Melihat bagaimana senangnya Elin bertemu dengan Manggala membuat Bhanu ikut bahagia, akhirnya Elin dapat menerima keadaan putra mereka apa adanya.
“El, ada yang ingin aku bicarakan padamu.”
“Ya, aku siap mendengarkan.”
“Pertama aku ingin memperkenalkan kamu dengan Damar, dia adalah pengawal pribadi kepercayaanku.” Bhanu menunjuk Damar yang setia berdiri.
Pria itu memiliki ekspresi datar, Damar hanya akan melunakkan raut wajahnya ketika hanya bersama dengan sang majikan saja, jika ada orang lain maka ia akan bersikap dingin dan tak tersentuh.
Elin melempar senyuman dan juga anggukan, tapi Damar hanya menatapnya tanpa membalas, membuat Elin mengerutkan keningnya heran.
“Damar memang bersikap kaku pada orang lain, tapi dia sangat setia dan bertanggung jawab penuh padaku.” Bhanu memberi penjelasan agar sang istri tidak merasa tersinggung dengan sifat alami Damar.
Sebagai pengawal pribadi maka sudah seharusnya Damar menjaga jarak dari orang lain, ia juga terkesan kaku dan menyebalkan agar tak didekati oleh orang lain, sudah sejak dulu ia menjadi pria berhati batu.
“Ohh begitu.”
“Damar, kamu tidak perlu bersikap kaku pada Elin. Perlakukan Elin sebagaimana kamu memperlakukanku karena ia adalah istriku, serta calom ratu selanjutnya.” Ia mencoba untuk memberi pengertian terhadap pengawalnya.
“Baik, Pangeran.”
“Selanjutnya, mulai sekarang Manggala akan tinggal bersamamu, aku mempercayakan putra kita padamu. Gejolak istana saat ini sedang tidak baik-baik saja jadi berbahaya jika Manggala tinggal di sana, apa kamu bersedia merawatnya?” Bhanu bertanya untuk memastikan bahwa Elin tidak keberatan, ia tak mau jika Elin justru terbebani oleh kehadiran anak mereka.

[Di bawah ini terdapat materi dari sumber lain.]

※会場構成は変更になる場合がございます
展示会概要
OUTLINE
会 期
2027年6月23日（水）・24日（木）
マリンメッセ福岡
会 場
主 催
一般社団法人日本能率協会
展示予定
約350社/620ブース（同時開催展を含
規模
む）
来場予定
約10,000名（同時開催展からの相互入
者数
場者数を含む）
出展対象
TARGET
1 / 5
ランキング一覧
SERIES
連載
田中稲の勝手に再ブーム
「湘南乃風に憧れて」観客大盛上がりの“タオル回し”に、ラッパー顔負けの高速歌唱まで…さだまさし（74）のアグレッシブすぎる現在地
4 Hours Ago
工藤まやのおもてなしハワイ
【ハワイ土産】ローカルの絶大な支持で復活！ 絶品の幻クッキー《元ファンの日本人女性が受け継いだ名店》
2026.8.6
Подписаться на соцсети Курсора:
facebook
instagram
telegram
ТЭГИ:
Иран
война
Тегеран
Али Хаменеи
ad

“Tentu saja aku bersedia, Manggala adalah darah dagingku.” Elin menjawab dengan lugas tanpa keraguan sama sekali.
Bhanu sangat bersyukur dengan kembalinya sifat keibuan sang istri. Elin selalu rendah hati dan ramah.

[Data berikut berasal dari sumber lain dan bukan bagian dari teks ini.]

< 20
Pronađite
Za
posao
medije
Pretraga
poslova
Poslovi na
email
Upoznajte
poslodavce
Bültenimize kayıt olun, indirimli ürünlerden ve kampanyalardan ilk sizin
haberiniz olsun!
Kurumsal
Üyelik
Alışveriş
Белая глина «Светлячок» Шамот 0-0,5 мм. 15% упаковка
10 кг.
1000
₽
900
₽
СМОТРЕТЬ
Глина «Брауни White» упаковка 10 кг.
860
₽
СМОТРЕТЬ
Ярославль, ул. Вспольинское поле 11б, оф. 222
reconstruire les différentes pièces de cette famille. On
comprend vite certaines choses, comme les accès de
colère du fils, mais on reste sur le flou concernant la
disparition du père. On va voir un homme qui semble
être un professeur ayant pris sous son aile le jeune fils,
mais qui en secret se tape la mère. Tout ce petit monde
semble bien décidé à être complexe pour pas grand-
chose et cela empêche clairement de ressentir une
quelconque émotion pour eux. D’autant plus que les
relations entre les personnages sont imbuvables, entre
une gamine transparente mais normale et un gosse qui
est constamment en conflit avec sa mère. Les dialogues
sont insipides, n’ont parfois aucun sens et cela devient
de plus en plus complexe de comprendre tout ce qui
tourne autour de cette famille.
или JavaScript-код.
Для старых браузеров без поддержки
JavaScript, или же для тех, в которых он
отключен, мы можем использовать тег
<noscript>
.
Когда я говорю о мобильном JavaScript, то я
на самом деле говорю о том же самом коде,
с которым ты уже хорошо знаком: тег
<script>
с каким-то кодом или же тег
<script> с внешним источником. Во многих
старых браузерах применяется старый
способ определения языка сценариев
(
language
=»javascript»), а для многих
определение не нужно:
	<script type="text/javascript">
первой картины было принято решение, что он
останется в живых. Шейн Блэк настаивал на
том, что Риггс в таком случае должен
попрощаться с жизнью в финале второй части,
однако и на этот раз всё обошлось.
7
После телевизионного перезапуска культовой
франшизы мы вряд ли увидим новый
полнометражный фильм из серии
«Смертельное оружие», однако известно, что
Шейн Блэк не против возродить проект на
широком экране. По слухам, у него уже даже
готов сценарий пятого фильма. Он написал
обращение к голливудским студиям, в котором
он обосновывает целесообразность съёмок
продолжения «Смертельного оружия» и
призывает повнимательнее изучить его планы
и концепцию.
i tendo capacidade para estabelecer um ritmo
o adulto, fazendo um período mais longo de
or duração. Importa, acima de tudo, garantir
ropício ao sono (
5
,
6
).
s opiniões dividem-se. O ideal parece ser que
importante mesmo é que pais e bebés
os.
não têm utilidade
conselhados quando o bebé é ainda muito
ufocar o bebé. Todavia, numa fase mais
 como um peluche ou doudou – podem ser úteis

“Aku akan mengunjungi kalian dalam beberapa hari, mengingat bahwa di alam gaib juga sedang mengalami kericuhan.”
“Aku mengerti, selesaikan dulu urusanmu di sana, sementara aku di sini akan menjaga Manggala sebaik-baiknya.”

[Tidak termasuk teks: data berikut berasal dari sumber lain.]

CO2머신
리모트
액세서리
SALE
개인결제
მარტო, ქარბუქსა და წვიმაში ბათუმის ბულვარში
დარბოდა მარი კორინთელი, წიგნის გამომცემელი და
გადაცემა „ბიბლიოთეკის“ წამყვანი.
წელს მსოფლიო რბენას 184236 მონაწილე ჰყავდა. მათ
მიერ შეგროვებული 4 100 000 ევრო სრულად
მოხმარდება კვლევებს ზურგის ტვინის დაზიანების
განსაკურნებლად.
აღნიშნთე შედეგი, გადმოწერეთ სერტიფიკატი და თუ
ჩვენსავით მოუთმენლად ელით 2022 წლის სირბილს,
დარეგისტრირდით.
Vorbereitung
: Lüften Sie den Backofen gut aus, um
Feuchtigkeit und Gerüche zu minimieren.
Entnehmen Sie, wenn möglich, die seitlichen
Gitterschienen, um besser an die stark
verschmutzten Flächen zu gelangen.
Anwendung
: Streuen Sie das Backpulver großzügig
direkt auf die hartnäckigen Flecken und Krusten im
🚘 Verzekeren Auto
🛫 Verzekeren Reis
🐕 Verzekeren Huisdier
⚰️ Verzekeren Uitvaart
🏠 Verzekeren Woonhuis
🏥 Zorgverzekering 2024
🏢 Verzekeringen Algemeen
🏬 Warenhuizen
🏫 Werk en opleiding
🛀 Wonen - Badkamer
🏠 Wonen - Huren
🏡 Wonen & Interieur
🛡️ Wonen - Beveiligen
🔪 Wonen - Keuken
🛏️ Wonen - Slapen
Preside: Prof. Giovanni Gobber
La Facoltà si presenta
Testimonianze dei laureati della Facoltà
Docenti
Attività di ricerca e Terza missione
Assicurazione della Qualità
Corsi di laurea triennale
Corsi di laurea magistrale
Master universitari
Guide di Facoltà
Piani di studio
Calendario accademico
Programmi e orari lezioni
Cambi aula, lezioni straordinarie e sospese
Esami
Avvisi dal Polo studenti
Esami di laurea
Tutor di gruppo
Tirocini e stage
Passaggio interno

“Terima kasih, aku sangat menyayangi kalian.”
Elin tersenyum lebar, jantungnya kembali berdetak cepat, rasa cintanya terhadap sang suami masih ada dan selalu ada hingga selamanya.
“Mengenai kejadian tadi, dia adalah makhluk jahat. Kamu harus berhati-hati dengan siapapun, sepertinya ia disuruh oleh orang yang membencimu.” Jelas Bhanu.
Kening Elin saling bertaut. “Orang yang membenciku?”
“Iya, jangan percaya pada siapapun itu. Aku akan memasang ajianku agar kalian terlindungi dari bangsa gaib yang berniat jahat,”
Elin mengangguk-anggukkan kepalanya sebagai jawaban. Otaknya masih mencerna perkataan Bhanu mengenai pembenci dirinya, kira-kira siapa?
“El, kamu terlihat pucat?”
“Ahh ya, akhir-akhir ini aku sakit.”
“Sebentar,” Bhanu mengarahkan telapak tangannya untuk menyentuh dahi, leher dan juga tangan sang istri.
“Suhu badan kamu normal, tapi tubuh kamu lemas. Jika boleh ku tebak, sakit ini juga kiriman dari orang yang membencimu.”
“Astaga.” Elin mendengus pelan, tega sekali orang yang berbuat jahat padanya seperti ini.
“Aku muntah darah dan sesak napas, Dokter mengira aku terkena gejala virus.”
Bhanu menggeleng.
“Bukan penyakit pada umumnya. Aura tubuh kamu diselimuti kegelapan meski sedikit, ini karena orang itu ingin menyakitimu melalui media santet.” Kecurigaan Bhanu memang ada benarnya.
Di mata pria itu, tubuh Elin terlihat memiliki aura negatif dan suram. Apa lagi jika bukan santet?
“Aku tidak akan membiarkan istriku disakiti, akan ku balas mereka yang berani menyentuhmu!” Bhanu marah karena dari golongannya ada yang berniat mencelakai Elin.
“Lalu bagaimana aku bisa terlepas dari santet itu? Apa aku akan mati?” Elin mulai was-was.
“Aku akan melakukan apapun demi istriku, aku akan berusaha melepaskan santet itu darimu.”
“Bagaimana caranya?” tanya Elin to the point.
Mata Bhanu bergeser menatap Damar, membuat sang pengawal paham arti tatapan sang tuan.